Edgar G. Ulmer’s Detour (1945) puts viewers on a greased slide to doom. Baby-faced lounge piano player Al (Tom Neal) is a born loser, a schmuck who exists in a near-perpetual sulk. When he finally scrapes together enough gumption to hitchhike out west to reunite with his Hollywood-bound girlfriend, both he and the audience can sense that this flicker of life will soon be extinguished. He’s convinced fate has it in for him, so he might as well help it along with a bad decision or two.

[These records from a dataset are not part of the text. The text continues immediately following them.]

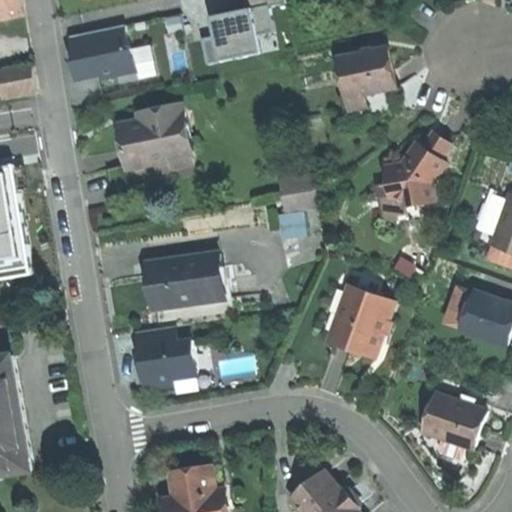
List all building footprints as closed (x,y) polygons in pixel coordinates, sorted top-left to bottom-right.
[(0,0),(0,18),(27,14),(24,0),(0,0)] [(204,39),(209,64),(249,56),(245,39),(260,36),(276,32),(271,7),(287,3),(286,0),(244,0),(246,10),(213,17),(217,36),(204,39)] [(132,50),(127,25),(73,37),(78,61),(74,62),(78,80),(103,75),(104,79),(140,71),(135,49),(132,50)] [(263,53),(260,36),(245,39),(249,56),(263,53)] [(153,45),(135,49),(140,71),(142,78),(159,75),(153,45)] [(390,47),(340,58),(349,99),(367,95),(399,88),(395,72),(390,47)] [(0,98),(39,92),(35,68),(0,73),(0,98)] [(370,107),(367,95),(349,99),(351,111),(370,107)] [(130,169),(196,156),(185,104),(141,114),(142,121),(121,125),(126,148),(130,169)] [(445,139),(436,133),(425,148),(420,143),(406,164),(389,167),(394,196),(398,196),(406,202),(407,206),(437,200),(433,184),(448,163),(442,159),(453,145),(445,139)] [(19,179),(17,165),(0,167),(0,279),(35,274),(19,179)] [(304,206),(320,203),(316,178),(285,183),(289,208),(304,206)] [(484,227),(500,233),(511,200),(495,194),(484,227)] [(511,250),(511,198),(511,200),(500,233),(495,244),(511,250)] [(309,236),(304,206),(289,208),(290,214),(281,215),(285,240),(309,236)] [(511,250),(495,244),(492,254),(494,259),(511,265),(511,250)] [(153,285),(157,308),(233,297),(231,281),(226,281),(222,253),(150,263),(153,285)] [(357,346),(379,353),(397,301),(351,285),(333,337),(357,346)] [(465,329),(509,345),(511,336),(511,303),(479,292),(473,308),(465,329)] [(453,324),(465,329),(473,308),(461,303),(453,324)] [(194,324),(178,326),(181,342),(196,340),(194,324)] [(199,358),(196,340),(181,342),(178,326),(139,332),(142,349),(145,349),(145,355),(146,361),(138,362),(141,383),(156,381),(157,387),(178,384),(177,378),(200,375),(197,358),(199,358)] [(5,475),(35,470),(24,411),(15,355),(0,358),(0,473),(5,473),(5,475)] [(489,410),(440,394),(428,432),(446,438),(470,446),(477,448),(483,429),(489,410)] [(465,460),(470,446),(446,438),(442,449),(444,453),(465,460)] [(232,511),(232,507),(230,507),(227,490),(219,491),(214,467),(174,475),(178,498),(170,500),(172,511),(232,511)] [(338,483),(327,470),(293,498),(304,511),(362,511),(360,510),(363,507),(347,488),(345,491),(338,483)]
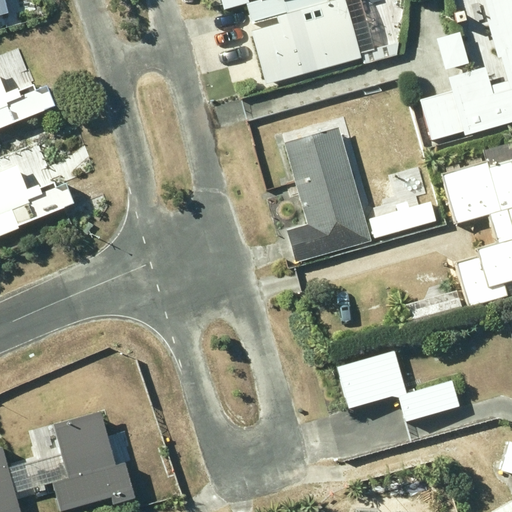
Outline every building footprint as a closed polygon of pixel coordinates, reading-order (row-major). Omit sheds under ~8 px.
[(249,0),(246,1),(251,19),(277,12),(279,20),(251,28),(266,80),(360,53),(344,0),(249,0)] [(511,0),(486,0),(491,15),(487,17),(498,55),(502,53),(509,78),(491,83),(485,64),(448,75),(452,88),(420,97),(431,137),(463,127),(464,132),(511,117),(511,0)] [(437,35),(446,65),(468,59),(459,28),(437,35)] [(0,124),(53,103),(45,84),(21,94),(17,85),(6,89),(0,74),(0,124)] [(338,123),(283,139),(307,221),(287,227),(297,259),(371,238),(338,123)] [(511,229),(511,235),(476,245),(486,284),(511,277),(511,139),(483,148),(500,208),(506,206),(511,229)] [(452,148),(428,155),(434,178),(458,171),(452,148)] [(17,160),(0,167),(0,230),(72,201),(64,182),(57,185),(53,176),(28,186),(17,160)] [(394,348),(338,362),(349,403),(396,391),(400,393),(406,417),(459,403),(452,377),(405,389),(394,348)] [(91,404),(28,426),(49,487),(112,465),(91,404)] [(501,466),(511,469),(511,439),(510,438),(501,466)] [(52,489),(37,493),(41,507),(56,502),(52,489)] [(511,511),(511,497),(485,511),(511,511)]
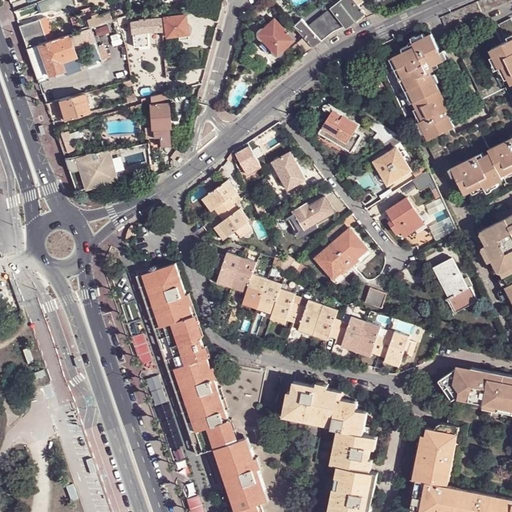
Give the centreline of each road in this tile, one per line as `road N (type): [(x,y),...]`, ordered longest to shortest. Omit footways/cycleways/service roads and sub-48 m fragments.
road 1 (residential): [(511,367),(452,358),(406,384),(221,343),(170,185)]
road 2 (secondary): [(162,511),(81,259)]
road 3 (secondary): [(53,269),(141,511)]
road 4 (residential): [(385,275),(394,256),(389,248),(274,99)]
road 5 (tertiary): [(274,99),(340,49),(451,0)]
road 6 (secondary): [(64,218),(0,46)]
road 7 (secondary): [(0,104),(37,229)]
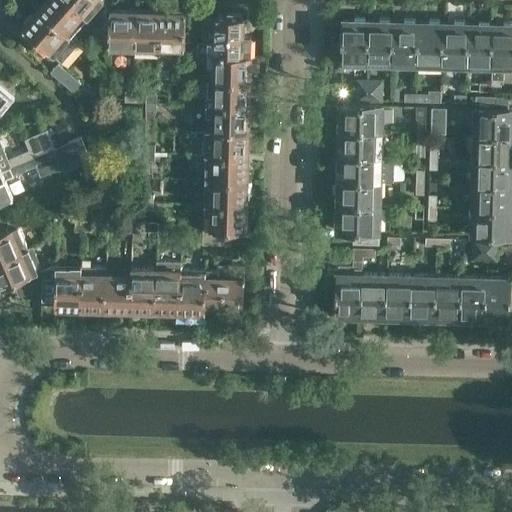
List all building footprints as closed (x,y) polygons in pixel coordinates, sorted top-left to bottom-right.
[(88,18),(67,0),(47,0),(40,9),(71,37),(88,18)] [(67,0),(88,18),(103,0),(67,0)] [(40,9),(23,28),(26,31),(24,32),(34,41),(35,39),(62,62),(79,43),(71,37),(40,9)] [(134,53),(135,11),(110,11),(110,21),(109,37),(108,51),(108,52),(134,53)] [(159,54),(160,12),(135,11),(134,53),(159,54)] [(186,13),(160,12),(159,54),(183,55),(184,49),(184,41),(185,42),(185,28),(188,28),(188,15),(186,15),(186,13)] [(205,42),(197,42),(197,54),(209,54),(209,53),(250,54),(251,37),(243,37),(243,17),(241,17),(241,15),(228,14),(228,17),(217,16),(217,17),(206,17),(205,42)] [(367,62),(368,21),(365,21),(365,18),(355,18),(354,20),(343,20),(343,33),(340,33),(340,41),(343,41),(342,61),(367,62)] [(392,62),(393,21),(390,21),(390,19),(379,18),(379,21),(368,21),(367,62),(392,62)] [(417,63),(418,22),(414,22),(415,19),(404,19),(404,22),(393,21),(392,62),(417,63)] [(442,64),(443,23),(439,23),(439,20),(429,20),(429,22),(418,22),(417,63),(442,64)] [(107,21),(100,29),(109,37),(110,21),(107,21)] [(467,65),(468,23),(464,23),(464,21),(454,21),(454,23),(443,23),(442,64),(467,65)] [(492,65),(493,24),(489,24),(489,22),(479,21),(479,24),(468,23),(467,65),(492,65)] [(504,24),(493,24),(492,65),(511,65),(511,22),(504,22),(504,24)] [(97,41),(108,51),(109,37),(100,29),(98,31),(102,34),(97,41)] [(193,53),(193,42),(185,42),(184,41),(184,49),(191,49),(191,53),(193,53)] [(191,49),(184,49),(183,55),(183,57),(192,58),(193,55),(193,53),(191,53),(191,49)] [(249,80),(250,54),(209,53),(209,54),(208,79),(249,80)] [(73,92),(81,83),(57,63),(49,72),(73,92)] [(156,70),(156,79),(168,79),(168,70),(156,70)] [(249,105),(249,80),(208,79),(207,104),(249,105)] [(370,88),(370,80),(349,79),(349,87),(370,88)] [(501,79),(491,79),(490,83),(490,91),(501,91),(501,79)] [(490,91),(490,83),(478,82),(478,91),(490,91)] [(382,100),(382,88),(370,88),(349,87),(349,100),(382,100)] [(0,106),(8,96),(0,88),(0,106)] [(133,102),(133,91),(124,91),(123,102),(133,102)] [(416,102),(416,93),(403,93),(403,101),(416,102)] [(428,93),(416,93),(416,102),(428,102),(428,93)] [(453,102),(466,103),(466,95),(453,94),(453,102)] [(511,108),(500,109),(500,96),(476,96),(475,133),(511,134),(511,108)] [(156,111),(156,101),(145,101),(144,127),(153,128),(153,119),(156,111)] [(248,130),(249,105),(207,104),(206,129),(248,130)] [(340,119),(340,130),(381,131),(382,105),(341,104),(341,109),(338,109),(338,119),(340,119)] [(416,106),(416,107),(416,131),(425,131),(426,106),(416,106)] [(438,120),(430,120),(430,133),(438,133),(438,120)] [(247,155),(248,130),(206,129),(205,154),(247,155)] [(0,171),(54,148),(46,130),(24,140),(29,149),(0,161),(0,171)] [(381,156),(381,131),(340,130),(340,134),(338,134),(337,144),(340,144),(339,155),(381,156)] [(425,144),(425,131),(416,131),(416,144),(425,144)] [(511,134),(475,133),(474,158),(511,159),(511,134)] [(438,145),(429,145),(429,156),(438,157),(438,145)] [(57,154),(54,148),(0,171),(0,203),(13,198),(5,179),(35,166),(39,176),(62,167),(75,161),(70,149),(57,154)] [(154,161),(154,152),(143,152),(143,161),(154,161)] [(247,180),(247,155),(205,154),(196,154),(196,164),(205,164),(205,179),(247,180)] [(380,181),(381,156),(339,155),(339,159),(337,159),(337,169),(339,169),(339,180),(380,181)] [(437,170),(438,157),(429,156),(428,170),(437,170)] [(511,159),(474,158),(473,183),(511,184),(511,159)] [(424,182),(424,170),(416,170),(415,181),(424,182)] [(105,178),(104,208),(120,209),(121,178),(105,178)] [(246,205),(247,180),(205,179),(204,203),(246,205)] [(380,206),(380,181),(339,180),(339,184),(336,183),(336,194),(338,194),(338,205),(380,206)] [(424,194),(424,182),(415,181),(415,193),(424,194)] [(511,184),(473,183),(473,208),(511,209),(511,184)] [(437,195),(428,194),(428,206),(436,206),(437,195)] [(153,211),(153,201),(142,201),(141,211),(153,211)] [(245,230),(246,205),(204,203),(203,242),(229,243),(229,232),(242,232),(242,230),(245,230)] [(379,230),(380,206),(338,205),(338,208),(336,208),(335,219),(338,219),(337,230),(354,230),(354,243),(378,243),(379,230)] [(415,218),(423,218),(423,206),(415,206),(415,218)] [(436,219),(436,206),(428,206),(427,219),(436,219)] [(511,209),(473,208),(472,234),(511,234),(511,209)] [(0,260),(27,249),(17,225),(22,224),(19,214),(7,214),(0,216),(0,260)] [(90,231),(90,220),(82,220),(82,231),(90,231)] [(131,233),(131,221),(123,221),(123,233),(131,233)] [(140,222),(131,221),(131,233),(140,233),(140,222)] [(181,243),(181,232),(174,232),(173,243),(181,243)] [(189,244),(190,233),(181,232),(181,243),(189,244)] [(399,245),(399,236),(387,236),(387,245),(399,245)] [(472,238),(472,251),(485,251),(496,251),(496,239),(472,238)] [(219,248),(211,248),(206,248),(206,256),(219,256),(219,248)] [(361,315),(362,274),(362,260),(363,260),(363,248),(354,248),(353,266),(339,265),(339,273),(327,273),(326,300),(336,300),(336,304),(333,304),(333,312),(335,312),(335,314),(340,314),(340,317),(350,317),(350,315),(361,315)] [(378,248),(363,248),(363,260),(378,260),(378,248)] [(42,290),(43,269),(37,271),(27,249),(0,260),(0,287),(0,288),(3,287),(4,289),(16,284),(20,294),(30,290),(42,290)] [(485,259),(485,251),(472,251),(472,259),(485,259)] [(80,307),(81,266),(56,265),(56,266),(50,265),(43,269),(42,290),(53,291),(53,304),(55,304),(55,307),(80,307)] [(104,308),(106,267),(81,266),(80,307),(104,308)] [(218,270),(205,270),(204,311),(223,311),(224,303),(243,304),(243,301),(246,301),(246,289),(244,289),(244,278),(243,278),(244,266),(218,266),(218,270)] [(129,309),(130,268),(106,267),(104,308),(129,309)] [(154,309),(155,268),(130,268),(129,309),(154,309)] [(179,310),(180,269),(155,268),(154,309),(179,310)] [(204,311),(205,270),(180,269),(179,310),(204,311)] [(386,316),(387,274),(362,274),(361,315),(365,315),(365,317),(375,318),(375,315),(386,316)] [(411,316),(412,275),(387,274),(386,316),(390,316),(390,318),(400,318),(400,316),(411,316)] [(436,317),(437,276),(412,275),(411,316),(415,316),(415,319),(425,319),(425,317),(436,317)] [(461,318),(462,276),(437,276),(436,317),(440,317),(440,319),(450,320),(450,317),(461,318)] [(484,318),(485,277),(462,276),(461,318),(465,318),(464,320),(475,320),(475,318),(484,318)] [(511,278),(486,277),(485,277),(484,318),(489,318),(489,321),(500,321),(500,319),(511,319),(511,306),(511,305),(511,297),(511,278)]
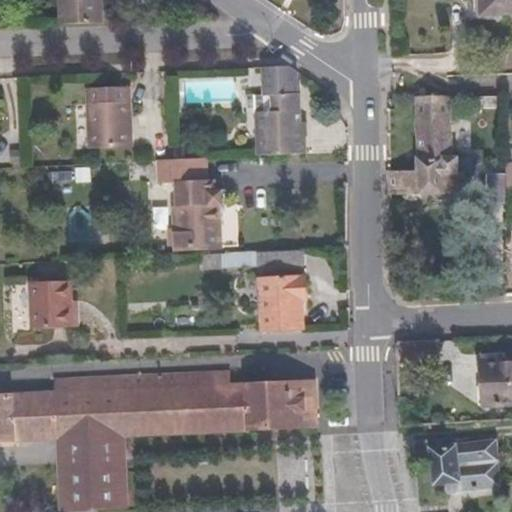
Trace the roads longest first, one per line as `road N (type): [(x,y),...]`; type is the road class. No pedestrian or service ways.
road 1 (residential): [(0,46),(274,29)]
road 2 (residential): [(361,94),(366,325)]
road 3 (residential): [(366,325),(387,511)]
road 4 (residential): [(366,325),(511,316)]
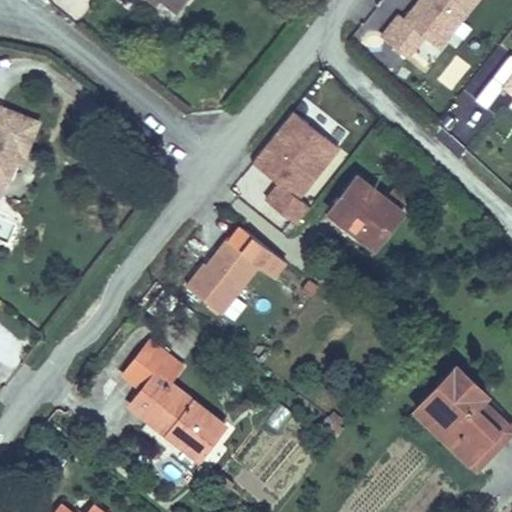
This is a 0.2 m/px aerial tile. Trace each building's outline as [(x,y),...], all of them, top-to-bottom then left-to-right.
[(188,0),(157,0),(177,15),(188,0)] [(383,35),(408,54),(425,33),(439,44),(474,0),(419,0),(406,17),(401,13),(383,35)] [(511,50),(494,73),(511,86),(511,50)] [(0,180),(10,185),(18,164),(23,166),(42,120),(0,103),(0,180)] [(371,248),(399,212),(354,174),(324,209),(371,248)] [(200,257),(179,283),(215,310),(265,246),(235,223),(226,234),(223,232),(202,259),(200,257)] [(156,319),(173,297),(163,289),(145,311),(156,319)] [(349,367),(368,343),(348,327),(329,352),(349,367)] [(148,371),(162,351),(132,328),(102,363),(123,381),(113,392),(180,447),(205,417),(148,371)] [(414,415),(473,476),(511,439),(511,435),(481,405),(489,397),(462,368),(414,415)] [(275,402),(264,422),(278,430),(289,409),(275,402)]
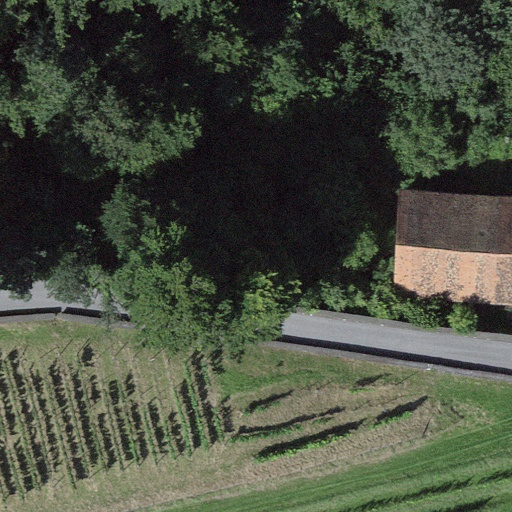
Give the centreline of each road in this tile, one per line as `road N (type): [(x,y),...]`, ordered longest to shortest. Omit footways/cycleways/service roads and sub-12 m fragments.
road 1 (unclassified): [(0,290),(52,291),(511,362)]
road 2 (track): [(217,511),(511,433)]
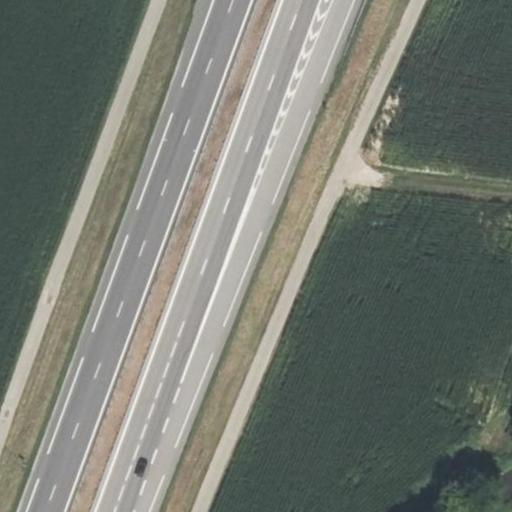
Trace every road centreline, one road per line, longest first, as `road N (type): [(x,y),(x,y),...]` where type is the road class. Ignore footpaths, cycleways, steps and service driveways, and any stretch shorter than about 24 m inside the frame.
road 1 (track): [(200,511),(333,184),(419,0)]
road 2 (trunk): [(230,0),(42,511)]
road 3 (trunk): [(138,451),(183,407),(353,0)]
road 4 (trunk): [(138,451),(301,0)]
road 5 (track): [(159,0),(0,446)]
road 6 (track): [(511,197),(333,184)]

Al barely does anything; misfortune (i.e., plot) just unfolds near him while he gawks at it, and then–because he’s sure no one will believe he’s this limply incapable of real action, he winds up sticking himself with all the blame. He doesn’t have the courage to deal with his problems, and he doesn’t have the ingenuity to avoid them. In a medical drama, he would be sitting at home, bathed in a cold sweat and recognizing that some tumor inside him is growing and growing.
Here, the tumor is Vera, played by the appropriately named Ann Savage. Vera breathes viciousness; she even brushes her hair with a hateful fury. She’s sick, and surely as doomed as Al, but vitality crackles through her, galvanizing her with pure venom. You instinctively feel that she must smell like overworked machinery, that she must run a few degrees hotter than normal. She moves in small, manic twitches, like her loathing for the world is so intense it’s resulting in muscle spasms, some desire to beat even the air around her into submission. She is the natural predator for a guy like Al, and she latches onto him at once. She knows he’s traveling under a fake name, and she knows he left a body behind him in the desert. She certainly knows that means she can squeeze him for every last drop.
There are a thousand things Al could do to escape his predicament, but he does none of them. He mopes, and Vera grasps, and each of them is a hell the other one is stuck in. There’s no denying that the movie gets some much needed (poisonous) air when Vera shows up halfway through, and Savage’s, well, savagery that makes it all memorable, but the miserable, archetypal tension between the perpetual schemer and the perpetual fall guy is what makes Detour a dark, weird masterpiece. This is primal noir, noir so grim that it skips the sex and just leans into death instead.
Everyone’s going to die, as Vera tells Al. It’s just a matter of when. And that’s the film’s thesis: doom is the one sure thing.
Detour is in the public domain and is streaming on Amazon Prime, Kanopy, Tubi, and The Criterion Channel, among others.